Cependant, il a toujours refusé valeur constitutionnelle au secret professionnel qui s’impose aux avocats. La décision symbolisant ce refus est celle du 24 juillet 2015, French Data Network (Cons. const. 24 juill. 2015, n° 2015-478 QPC, AJDA 2015. 1514 ; D. 2015. 1647, et les obs. ; ibid. 2016. 1461, obs. N. Jacquinot et A. Mangiavillano ) dans laquelle il a jugé qu’aucune disposition constitutionnelle ne consacre spécifiquement un droit au secret des échanges et correspondances des avocats dont bénéficieraient les avocats (v. aussi Cons. const. 7 avr. 2017, n° 2017-623 QPC, D. 2017. 824 ).

On mesure le chemin qu’il reste à parcourir au Conseil constitutionnel pour consacrer le droit constitutionnel du public au secret professionnel qui s’impose à l’avocat ou qui s’attache à son activité et à ses communications, quelle que soit leur forme.

Il faut pourtant continuer à solliciter le Conseil constitutionnel sur cette question car, au regard de la jurisprudence constitutionnelle développée sur le fondement de l’article 2 de la Déclaration des droits de l’homme et du citoyen de 1789, on peut considérer que le secret des correspondances garanti au titre de cet article 2 couvre, d’une part, les courriers échangés entre des avocats ainsi qu’avec leurs clients et, d’autre part, éventuellement d’autres documents entrant dans le champ de l’article 66-5 de la loi du 31 décembre 1971.

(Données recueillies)

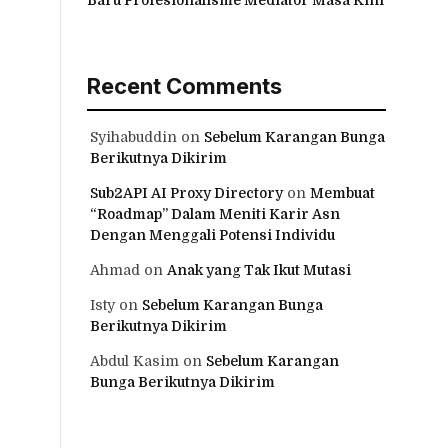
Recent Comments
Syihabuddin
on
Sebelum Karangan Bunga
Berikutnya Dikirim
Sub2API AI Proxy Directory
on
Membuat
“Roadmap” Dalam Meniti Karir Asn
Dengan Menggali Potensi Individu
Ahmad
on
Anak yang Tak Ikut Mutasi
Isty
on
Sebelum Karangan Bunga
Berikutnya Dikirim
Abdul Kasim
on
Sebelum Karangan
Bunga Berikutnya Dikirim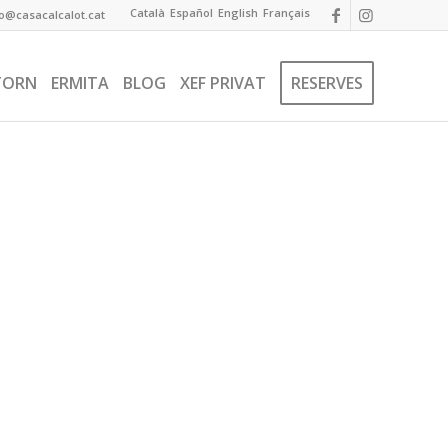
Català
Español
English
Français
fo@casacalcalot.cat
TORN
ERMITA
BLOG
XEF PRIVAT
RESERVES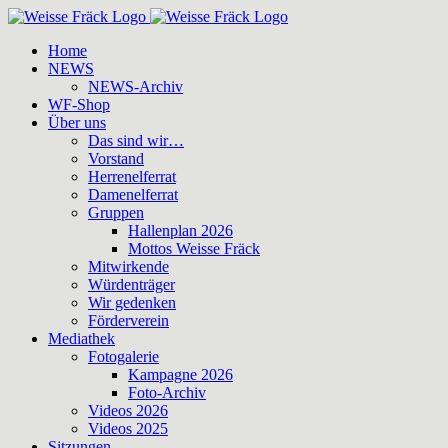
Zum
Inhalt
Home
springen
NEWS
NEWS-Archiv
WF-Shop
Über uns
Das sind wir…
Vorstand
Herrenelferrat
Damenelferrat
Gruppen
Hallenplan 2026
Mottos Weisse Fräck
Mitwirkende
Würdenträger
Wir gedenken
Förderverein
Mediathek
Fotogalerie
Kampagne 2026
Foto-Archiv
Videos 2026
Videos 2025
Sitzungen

* * *

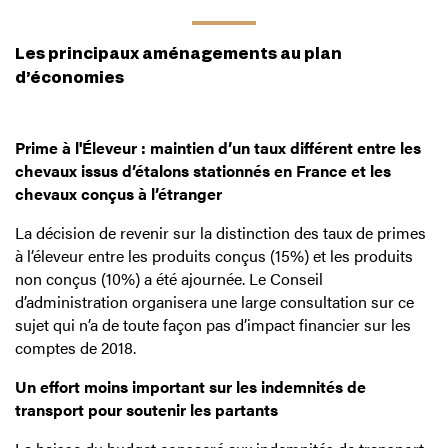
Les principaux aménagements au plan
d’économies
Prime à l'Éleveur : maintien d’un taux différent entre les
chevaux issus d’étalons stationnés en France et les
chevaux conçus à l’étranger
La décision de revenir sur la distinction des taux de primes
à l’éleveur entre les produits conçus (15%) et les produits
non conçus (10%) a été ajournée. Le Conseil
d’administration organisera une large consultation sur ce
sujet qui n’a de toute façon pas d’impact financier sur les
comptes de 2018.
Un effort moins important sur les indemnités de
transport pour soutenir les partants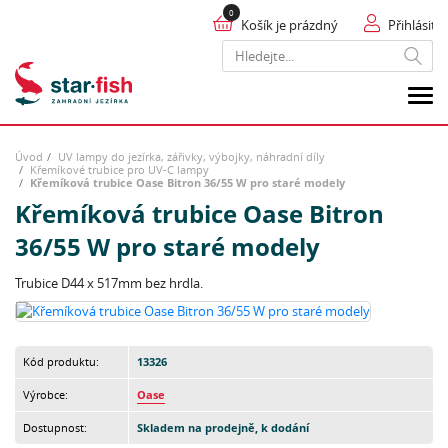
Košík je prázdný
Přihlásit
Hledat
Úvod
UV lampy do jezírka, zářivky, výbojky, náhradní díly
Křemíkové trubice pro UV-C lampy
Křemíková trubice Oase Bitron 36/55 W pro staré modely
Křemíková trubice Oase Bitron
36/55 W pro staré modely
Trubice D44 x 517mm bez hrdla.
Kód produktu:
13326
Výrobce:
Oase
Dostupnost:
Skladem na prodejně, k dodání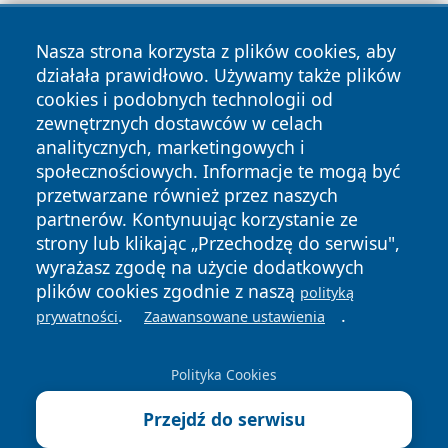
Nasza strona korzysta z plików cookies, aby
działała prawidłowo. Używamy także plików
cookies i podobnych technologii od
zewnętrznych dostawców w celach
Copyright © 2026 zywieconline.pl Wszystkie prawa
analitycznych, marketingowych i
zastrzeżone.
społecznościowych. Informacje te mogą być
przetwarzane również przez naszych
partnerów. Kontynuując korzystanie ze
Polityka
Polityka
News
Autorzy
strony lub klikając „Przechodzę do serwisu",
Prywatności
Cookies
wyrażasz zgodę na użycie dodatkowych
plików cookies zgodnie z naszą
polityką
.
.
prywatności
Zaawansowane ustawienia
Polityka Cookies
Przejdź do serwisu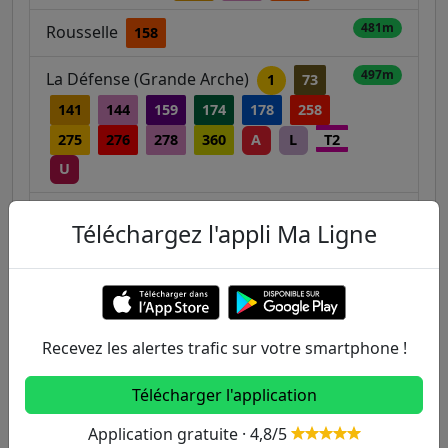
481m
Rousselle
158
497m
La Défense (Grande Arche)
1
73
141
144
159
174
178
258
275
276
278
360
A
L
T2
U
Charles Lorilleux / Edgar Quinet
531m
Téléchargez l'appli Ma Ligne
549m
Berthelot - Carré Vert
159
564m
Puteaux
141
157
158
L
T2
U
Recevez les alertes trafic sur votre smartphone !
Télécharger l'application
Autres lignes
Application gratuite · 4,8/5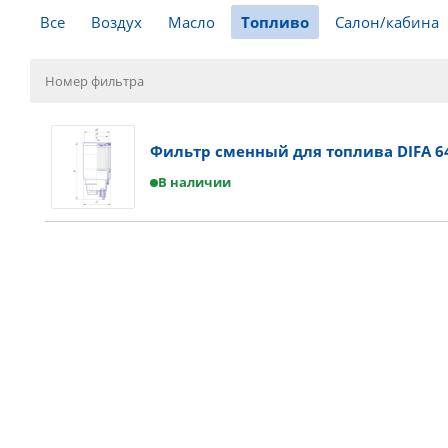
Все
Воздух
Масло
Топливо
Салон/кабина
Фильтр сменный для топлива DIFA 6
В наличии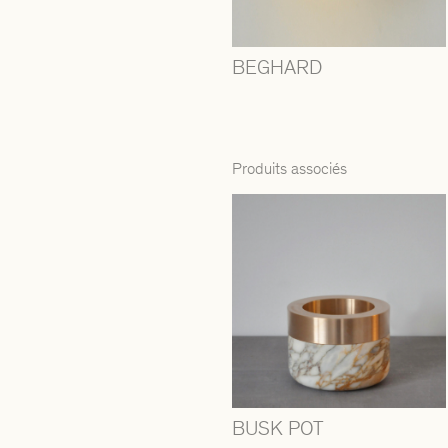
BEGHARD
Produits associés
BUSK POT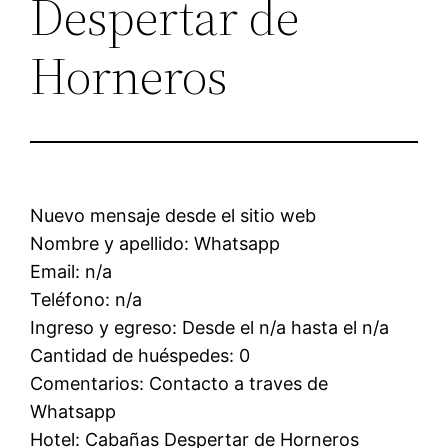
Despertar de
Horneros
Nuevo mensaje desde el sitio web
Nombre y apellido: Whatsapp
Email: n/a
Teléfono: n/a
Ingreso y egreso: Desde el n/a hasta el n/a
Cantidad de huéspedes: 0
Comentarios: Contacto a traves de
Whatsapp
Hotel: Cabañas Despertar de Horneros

■ **Consigne**
Recopiez à l'identique, dans le texte sur le secret professionnel des avocats, le passage qui commence par les mots « Il faut pourtant » et se termine par « 31 décembre 1971. ».

■ **Corrigé**
Il faut pourtant continuer à solliciter le Conseil constitutionnel sur cette question car, au regard de la jurisprudence constitutionnelle développée sur le fondement de l’article 2 de la Déclaration des droits de l’homme et du citoyen de 1789, on peut considérer que le secret des correspondances garanti au titre de cet article 2 couvre, d’une part, les courriers échangés entre des avocats ainsi qu’avec leurs clients et, d’autre part, éventuellement d’autres documents entrant dans le champ de l’article 66-5 de la loi du 31 décembre 1971.